Geomorphologic control on pollutant retardation at the groundwater–surface water interface.

Smith JWN & Lerner DN, 2008. Hydrological Processes, DOI:10.1002/hyp.7078


The results of research on the pollutant retardation potential of permeable riverbed sediments in catchments with significant groundwater–surface water (GW-SW) interaction are presented. The fraction of organic carbon and cation exchange capacity of fluvial sediments in various geomorphologic environments have been quantified. Sediments in selected reaches of the rivers Tern and Leith (UK), from the underlying Permian sandstone aquifers, and from along the length of the rivers Severn and Eden into which the Tern and Leith discharge have been investigated.
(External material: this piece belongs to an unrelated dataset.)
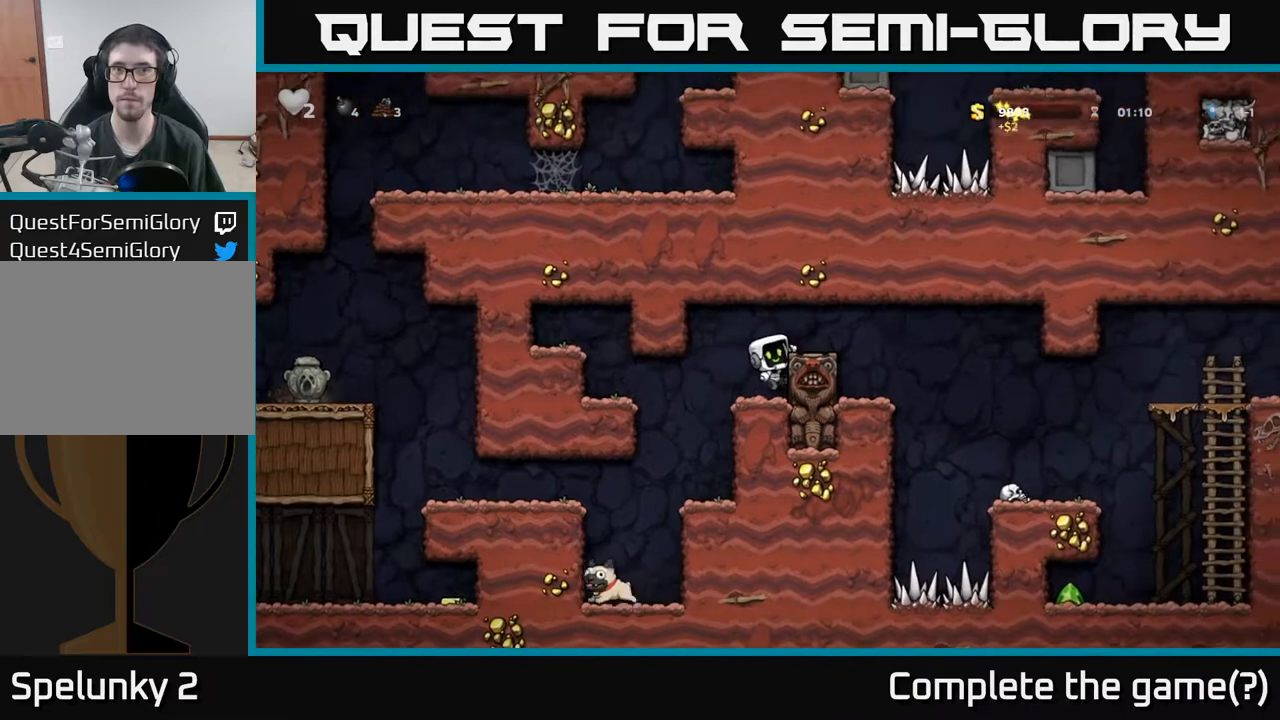
{"buttons": [], "left_stick": "center", "events": [[17, "A", "down"], [183, "A", "up"], [233, "DPAD_RIGHT", "down"], [283, "DPAD_RIGHT", "up"]]}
Statistical analyses show significant variation in the geochemistry and pollutant retardation potential of sediments from different geomorphologic features, and between upland and lowland rivers. The sorption potential of fine-grained sediments deposited in pools was greater than sand in runs and coarser deposits in riffles. Similarly, sediments in lowland rivers were found to have a greater retardation potential than those in upland rivers. There was generally greater retardation potential in fluvial sediments of all types than in the underlying aquifers, and in lowland rivers the fluvial sediment retardation potential greatly dominated that of the aquifer. The findings demonstrate the potential for pollutant retardation processes in riverbed sediments of sandstone catchments, and suggest that consideration of retardation processes at the groundwater–surface water interface should be included into environmental risk-assessment studies, in order to better assess and manage the effects of contaminated groundwater discharges to rivers, particularly in lowland catchments.